Consumer advocacy organization Finance Watch has urged the implementation of stronger privacy protections for online transactions involving a digital euro, citing growing concerns over increased surveillance.
The European Central Bank (ECB) is expected to announce this month whether it will proceed with the development of a digital euro, following the trend of numerous central banks worldwide, including the Federal Reserve and the Bank of England, in exploring digital currency options to stay ahead in the evolving payments landscape.
The European Commission, the executive body of the European Union, has introduced a draft law that aims to provide a legal framework for the digital euro. However, critics fear that the proposed digital currency could lack the anonymity of physical cash and potentially replace traditional banknotes and coins.

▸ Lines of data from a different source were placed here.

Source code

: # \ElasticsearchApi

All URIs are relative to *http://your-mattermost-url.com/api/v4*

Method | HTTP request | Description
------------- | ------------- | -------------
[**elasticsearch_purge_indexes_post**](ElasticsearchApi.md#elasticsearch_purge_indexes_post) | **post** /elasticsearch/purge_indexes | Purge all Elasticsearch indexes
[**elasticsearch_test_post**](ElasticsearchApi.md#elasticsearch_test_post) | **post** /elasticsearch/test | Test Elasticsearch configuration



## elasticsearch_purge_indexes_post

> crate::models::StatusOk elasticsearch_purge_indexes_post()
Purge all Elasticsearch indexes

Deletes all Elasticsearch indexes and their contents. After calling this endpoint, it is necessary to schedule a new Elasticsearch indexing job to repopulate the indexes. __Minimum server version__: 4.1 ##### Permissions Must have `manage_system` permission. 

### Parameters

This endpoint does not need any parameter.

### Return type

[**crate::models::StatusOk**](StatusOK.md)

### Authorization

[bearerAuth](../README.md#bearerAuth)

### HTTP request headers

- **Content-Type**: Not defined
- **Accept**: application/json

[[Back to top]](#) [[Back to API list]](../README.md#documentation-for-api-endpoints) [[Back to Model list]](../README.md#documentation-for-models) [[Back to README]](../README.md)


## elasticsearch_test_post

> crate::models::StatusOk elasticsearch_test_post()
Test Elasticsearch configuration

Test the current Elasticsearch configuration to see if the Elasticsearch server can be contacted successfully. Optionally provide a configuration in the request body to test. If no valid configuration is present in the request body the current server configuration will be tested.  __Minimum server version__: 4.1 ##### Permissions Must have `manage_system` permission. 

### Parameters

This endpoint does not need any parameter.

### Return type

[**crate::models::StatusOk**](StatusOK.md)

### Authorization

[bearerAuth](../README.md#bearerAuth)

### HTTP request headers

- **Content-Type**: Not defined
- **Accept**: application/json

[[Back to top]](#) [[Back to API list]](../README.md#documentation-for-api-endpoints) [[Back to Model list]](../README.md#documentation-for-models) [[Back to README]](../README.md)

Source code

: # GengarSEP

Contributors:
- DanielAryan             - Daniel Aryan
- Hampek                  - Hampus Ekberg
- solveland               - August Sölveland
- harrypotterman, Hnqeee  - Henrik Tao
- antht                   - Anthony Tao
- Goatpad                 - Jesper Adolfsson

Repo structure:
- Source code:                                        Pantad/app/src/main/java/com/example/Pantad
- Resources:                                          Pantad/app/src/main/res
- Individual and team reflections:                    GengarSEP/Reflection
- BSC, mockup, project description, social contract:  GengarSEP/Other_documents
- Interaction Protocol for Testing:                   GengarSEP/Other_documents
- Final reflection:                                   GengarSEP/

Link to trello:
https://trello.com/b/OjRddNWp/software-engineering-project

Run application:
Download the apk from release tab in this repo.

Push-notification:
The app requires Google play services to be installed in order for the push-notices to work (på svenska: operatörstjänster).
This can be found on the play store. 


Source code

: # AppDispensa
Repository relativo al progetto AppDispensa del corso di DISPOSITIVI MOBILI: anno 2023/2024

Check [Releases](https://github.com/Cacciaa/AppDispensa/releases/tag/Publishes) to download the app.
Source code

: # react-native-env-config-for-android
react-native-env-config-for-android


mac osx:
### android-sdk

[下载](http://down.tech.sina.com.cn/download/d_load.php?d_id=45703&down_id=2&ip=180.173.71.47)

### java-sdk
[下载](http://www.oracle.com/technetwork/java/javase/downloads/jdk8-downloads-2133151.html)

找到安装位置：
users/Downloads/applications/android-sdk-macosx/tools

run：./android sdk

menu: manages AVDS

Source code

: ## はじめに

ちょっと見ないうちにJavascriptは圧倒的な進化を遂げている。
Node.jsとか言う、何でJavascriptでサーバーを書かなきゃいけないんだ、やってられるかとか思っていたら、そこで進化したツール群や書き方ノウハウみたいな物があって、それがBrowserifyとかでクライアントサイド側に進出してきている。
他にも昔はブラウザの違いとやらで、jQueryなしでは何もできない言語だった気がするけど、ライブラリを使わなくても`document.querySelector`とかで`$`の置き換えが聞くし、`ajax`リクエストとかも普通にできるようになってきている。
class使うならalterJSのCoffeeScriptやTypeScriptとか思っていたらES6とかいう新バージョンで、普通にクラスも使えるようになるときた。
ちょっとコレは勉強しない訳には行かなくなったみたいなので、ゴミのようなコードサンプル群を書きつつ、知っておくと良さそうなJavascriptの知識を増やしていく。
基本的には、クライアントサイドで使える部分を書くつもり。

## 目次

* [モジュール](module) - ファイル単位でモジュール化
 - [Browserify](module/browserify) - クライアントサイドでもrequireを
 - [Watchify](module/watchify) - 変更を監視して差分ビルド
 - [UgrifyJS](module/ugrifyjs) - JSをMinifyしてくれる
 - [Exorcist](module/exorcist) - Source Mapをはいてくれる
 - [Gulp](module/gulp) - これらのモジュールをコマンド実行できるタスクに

In a policy paper released on Tuesday, Finance Watch argued that a digital euro, accompanied by robust privacy and data protection measures, could reduce European citizens’ reliance on a limited number of dominant payment companies and Big Tech platform operators. It could also help prevent further market consolidation.
Finance Watch acknowledged that some concessions may be necessary to prevent the digital euro from being used for money laundering, making it challenging to achieve complete anonymity in digital payments. However, the organization contended that the proposed EU law currently grants higher levels of privacy to offline usage of a digital euro stored in a customer’s wallet.

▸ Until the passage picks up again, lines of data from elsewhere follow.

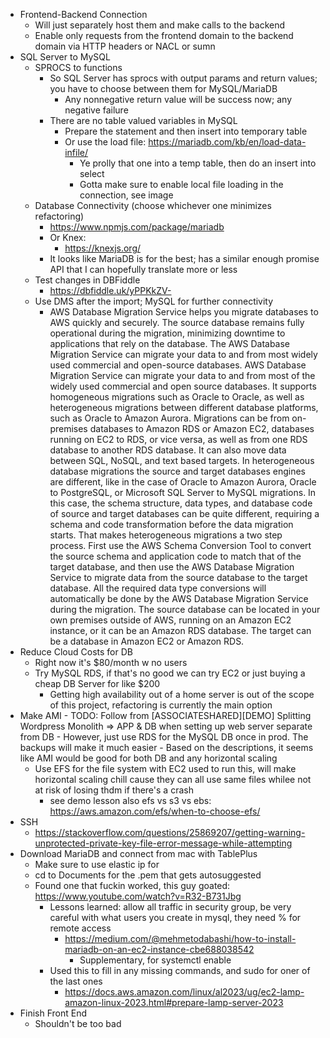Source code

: - Frontend-Backend Connection
  - Will just separately host them and make calls to the backend
  - Enable only requests from the frontend domain to the backend domain via HTTP headers or NACL or sumn
- SQL Server to MySQL
  - SPROCS to functions
    - So SQL Server has sprocs with output params and return values; you have to choose between them for MySQL/MariaDB
      - Any nonnegative return value will be success now; any negative failure
    - There are no table valued variables in MySQL
      - Prepare the statement and then insert into temporary table
      - Or use the load file: https://mariadb.com/kb/en/load-data-infile/
        - Ye prolly that one into a temp table, then do an insert into select
        - Gotta make sure to enable local file loading in the connection, see image
  - Database Connectivity (choose whichever one minimizes refactoring)
    - https://www.npmjs.com/package/mariadb
    - Or Knex: 
      - https://knexjs.org/
    - It looks like MariaDB is for the best; has a similar enough promise API that I can hopefully translate more or less
  - Test changes in DBFiddle
    - https://dbfiddle.uk/yPPKkZV-
  - Use DMS after the import; MySQL for further connectivity
    - AWS Database Migration Service helps you migrate databases to AWS quickly and securely. The source database remains fully operational during the migration, minimizing downtime to applications that rely on the database. The AWS Database Migration Service can migrate your data to and from most widely used commercial and open-source databases.
AWS Database Migration Service can migrate your data to and from most of the widely used commercial and open source databases. It supports homogeneous migrations such as Oracle to Oracle, as well as heterogeneous migrations between different database platforms, such as Oracle to Amazon Aurora. Migrations can be from on-premises databases to Amazon RDS or Amazon EC2, databases running on EC2 to RDS, or vice versa, as well as from one RDS database to another RDS database. It can also move data between SQL, NoSQL, and text based targets.
In heterogeneous database migrations the source and target databases engines are different, like in the case of Oracle to Amazon Aurora, Oracle to PostgreSQL, or Microsoft SQL Server to MySQL migrations. In this case, the schema structure, data types, and database code of source and target databases can be quite different, requiring a schema and code transformation before the data migration starts. That makes heterogeneous migrations a two step process. First use the AWS Schema Conversion Tool to convert the source schema and application code to match that of the target database, and then use the AWS Database Migration Service to migrate data from the source database to the target database. All the required data type conversions will automatically be done by the AWS Database Migration Service during the migration. The source database can be located in your own premises outside of AWS, running on an Amazon EC2 instance, or it can be an Amazon RDS database. The target can be a database in Amazon EC2 or Amazon RDS.
- Reduce Cloud Costs for DB
  - Right now it's $80/month w no users
  - Try MySQL RDS, if that's no good we can try EC2 or just buying a cheap DB Server for like $200
    - Getting high availability out of a home server is out of the scope of this project, refactoring is currently the main option
- Make AMI
      - TODO: Follow from [ASSOCIATESHARED][DEMO] Splitting Wordpress Monolith => APP & DB when setting up web server separate from DB
        - However, just use RDS for the MySQL DB once in prod. The backups will make it much easier
      - Based on the descriptions, it seems like AMI would be good for both DB and any horizontal scaling
  - Use EFS for the file system with EC2 used to run this, will make horizontal scaling chill cause they can all use same files whilee not at risk of losing thdm if there's a crash
    -  see demo lesson also efs vs s3 vs ebs: https://aws.amazon.com/efs/when-to-choose-efs/
- SSH
  - https://stackoverflow.com/questions/25869207/getting-warning-unprotected-private-key-file-error-message-while-attempting
- Download MariaDB and connect from mac with TablePlus
  - Make sure to use elastic ip for
  - cd to Documents for the .pem that gets autosuggested
  - Found one that fuckin worked, this guy goated: https://www.youtube.com/watch?v=R32-B731Jbg
    - Lessons learned: allow all traffic in security group, be very careful with what users you create in mysql, they need % for remote access
      - https://medium.com/@mehmetodabashi/how-to-install-mariadb-on-an-ec2-instance-cbe688038542
        - Supplementary, for systemctl enable
    - Used this to fill in any missing commands, and sudo for oner of the last ones
      - https://docs.aws.amazon.com/linux/al2023/ug/ec2-lamp-amazon-linux-2023.html#prepare-lamp-server-2023
- Finish Front End
  - Shouldn't be too bad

While acknowledging that the proposed approach for offline transactions resembles the privacy associated with cash transactions, Finance Watch emphasized the need for enhanced privacy and data protection, particularly for small, low-value online transactions.
The draft law is currently under review by EU member states and the European Parliament. EU financial services chief Mairead McGuinness advised against rushing the legislative process, highlighting the importance of addressing public concerns about potential government surveillance associated with digital currencies. The Bank of England has similarly stressed the need for a “national conversation” to address such fears regarding a digital version of the pound.